A Reflection of Your Closest Friends

It’s often said that people are reflections of their five closest friends in many ways: behaviors, income levels, values, and so on.

Five years ago, almost all of my closest friends spent money like it was water. They were constantly doing things like playing poker, pushing each other to “one up” the rest with better gadgets and other material things, going out for drinks all the time, making fun of each other for looking less affluent, and so on. To put it simply, if you didn’t show many signs of material affluence, you were made fun of and ridiculed. You felt like less of a person if you weren’t spending money hand over fist.

Today, all of my inner circle of closest friends are pretty happy just spending an evening together playing cards or a board game. Instead of constantly going out on the town, we go to each other’s homes and hang out, watching each other’s DVD collections or playing each other’s games. We’ll make meals together and eat them together instead of going out for dinner all the time. Instead of talking about who has the latest gadget, we talk about who’s developed a better strategy at a well-played game or what sort of things we’ve been doing to improve the property we already have.

In that same time frame, my own feelings about spending money changed drastically. I went from spending rampantly to being careful about my money. I started spending more time at home rather than out and about, focusing my energy on getting good at a smaller number of things instead of chasing the new.

Perhaps most interestingly, I went from feeling pretty awful about myself to feeling pretty good about myself.

Look at your close circle of friends. What do you see? Chances are, you see something that looks much like you.

If you like what you see in your circle of friends when you look at them from a detached eye, you’re probably doing well for yourself. A good circle of friends is supportive and reinforces your best attributes.

On the other hand, if you don’t like what you see there, you’re probably struggling. A poor circle of friends brings each other down and reinforces one’s worst attributes.

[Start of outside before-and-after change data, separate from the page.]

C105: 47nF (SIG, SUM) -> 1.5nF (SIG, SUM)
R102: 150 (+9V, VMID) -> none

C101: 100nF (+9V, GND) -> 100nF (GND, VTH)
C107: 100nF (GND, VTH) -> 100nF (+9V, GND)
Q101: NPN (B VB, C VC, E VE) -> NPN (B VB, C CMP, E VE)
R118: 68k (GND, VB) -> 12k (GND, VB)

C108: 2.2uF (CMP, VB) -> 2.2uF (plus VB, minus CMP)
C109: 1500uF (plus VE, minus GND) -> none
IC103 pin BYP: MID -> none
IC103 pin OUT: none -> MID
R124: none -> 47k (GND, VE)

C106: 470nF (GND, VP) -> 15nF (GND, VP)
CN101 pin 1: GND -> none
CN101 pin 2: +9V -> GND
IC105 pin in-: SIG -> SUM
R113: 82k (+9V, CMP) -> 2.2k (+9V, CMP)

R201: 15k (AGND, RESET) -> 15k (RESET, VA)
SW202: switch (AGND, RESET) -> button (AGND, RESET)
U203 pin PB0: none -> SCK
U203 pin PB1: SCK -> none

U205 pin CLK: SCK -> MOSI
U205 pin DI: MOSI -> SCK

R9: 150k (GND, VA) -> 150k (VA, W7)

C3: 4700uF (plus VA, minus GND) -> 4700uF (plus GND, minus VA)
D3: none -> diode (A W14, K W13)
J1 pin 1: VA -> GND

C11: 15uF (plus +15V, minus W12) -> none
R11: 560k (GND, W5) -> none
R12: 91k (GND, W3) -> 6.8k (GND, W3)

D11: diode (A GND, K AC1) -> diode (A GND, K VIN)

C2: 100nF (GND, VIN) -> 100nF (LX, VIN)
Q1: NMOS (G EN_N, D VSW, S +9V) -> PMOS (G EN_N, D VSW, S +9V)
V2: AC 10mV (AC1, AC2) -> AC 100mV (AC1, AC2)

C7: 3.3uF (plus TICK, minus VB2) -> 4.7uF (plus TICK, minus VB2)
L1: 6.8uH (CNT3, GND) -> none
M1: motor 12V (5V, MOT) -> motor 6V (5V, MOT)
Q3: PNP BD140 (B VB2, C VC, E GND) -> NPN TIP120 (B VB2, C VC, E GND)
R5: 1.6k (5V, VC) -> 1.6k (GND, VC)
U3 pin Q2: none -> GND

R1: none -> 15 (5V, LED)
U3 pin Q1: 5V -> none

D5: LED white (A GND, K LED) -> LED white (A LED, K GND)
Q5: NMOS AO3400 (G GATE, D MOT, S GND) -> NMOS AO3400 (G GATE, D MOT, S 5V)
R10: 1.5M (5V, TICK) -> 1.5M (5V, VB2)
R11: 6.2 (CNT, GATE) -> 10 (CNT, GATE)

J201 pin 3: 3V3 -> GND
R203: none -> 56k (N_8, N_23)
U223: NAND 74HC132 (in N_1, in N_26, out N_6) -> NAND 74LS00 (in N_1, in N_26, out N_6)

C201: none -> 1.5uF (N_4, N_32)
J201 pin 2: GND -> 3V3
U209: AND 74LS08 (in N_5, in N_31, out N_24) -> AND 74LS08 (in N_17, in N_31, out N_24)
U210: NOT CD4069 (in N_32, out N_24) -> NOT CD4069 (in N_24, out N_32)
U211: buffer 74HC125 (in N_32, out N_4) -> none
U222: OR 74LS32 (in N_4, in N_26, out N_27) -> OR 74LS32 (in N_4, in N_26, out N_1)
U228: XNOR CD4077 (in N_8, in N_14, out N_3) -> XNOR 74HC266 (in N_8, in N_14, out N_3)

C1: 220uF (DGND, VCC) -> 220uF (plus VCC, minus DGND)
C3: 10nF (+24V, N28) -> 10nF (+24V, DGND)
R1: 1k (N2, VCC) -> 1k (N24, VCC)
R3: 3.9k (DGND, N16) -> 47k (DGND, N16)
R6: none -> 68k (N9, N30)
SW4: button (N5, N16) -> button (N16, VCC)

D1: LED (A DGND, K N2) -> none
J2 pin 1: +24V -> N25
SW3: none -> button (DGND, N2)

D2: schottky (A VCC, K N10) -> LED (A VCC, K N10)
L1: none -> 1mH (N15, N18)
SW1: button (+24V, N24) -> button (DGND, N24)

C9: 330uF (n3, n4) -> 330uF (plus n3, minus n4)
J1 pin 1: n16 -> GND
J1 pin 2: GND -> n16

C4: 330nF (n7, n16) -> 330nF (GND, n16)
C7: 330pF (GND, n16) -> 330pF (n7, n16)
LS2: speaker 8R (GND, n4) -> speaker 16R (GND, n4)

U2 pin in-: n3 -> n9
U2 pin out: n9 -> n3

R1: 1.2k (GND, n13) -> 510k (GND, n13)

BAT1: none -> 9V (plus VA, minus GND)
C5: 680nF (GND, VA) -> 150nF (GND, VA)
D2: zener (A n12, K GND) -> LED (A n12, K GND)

To put it simply, if you want to find success beyond what you’re able to find right now, you may want to look at your circle of friends.

I’m not saying “ditch your friends” at all. Instead, my belief is that people change and grow over time and that growth is often reflected in who you choose to spend your time with.

In my own case, I observed my friends gradually shifting over time. The first major shift occurred when I had my first child. Since I was no longer nearly as available to go out on the town, some of them stopped emailing and calling me. Some of the rest continued inviting me to do social things, but I found that we had less and less to talk about because they weren’t genuinely interested in my life.

After my financial epiphany and, later, my second child, this became even more stark. The things filling my time were my family and my work, so when I would do anything with these riends, we would have very little to talk about. I couldn’t talk about the latest movie or much of anything else, simply because it was no longer any sort of priority in my life.

Over time, I found myself digging deeper into friendships with people who were either going through the same experience I was or were at least supportive of the things I wanted to do. I actually re-established some close friendships from an earlier period in my life and, today, my circle of friends once again reflects me. A single, introverted, frugal guy who loves to play games. A married couple where the husband loves gaming and works at home and the wife is kind, frugal, and has a quirky sense of humor. These are the kind of people we socialize with today.

To put it as bluntly as possible, this change in friendships was in large part responsible for many of my personal changes for the better over the past few years.

What can you do if you don’t like what you see? If you don’t like what you see, it likely means you’re growing as a person in a direction away from some of your friends – and that’s fine. Simply seek out others in your life that reflect your current values better and work on establishing a relationship with them.

You are a reflection of your closest friends. Do you like what you see in that mirror?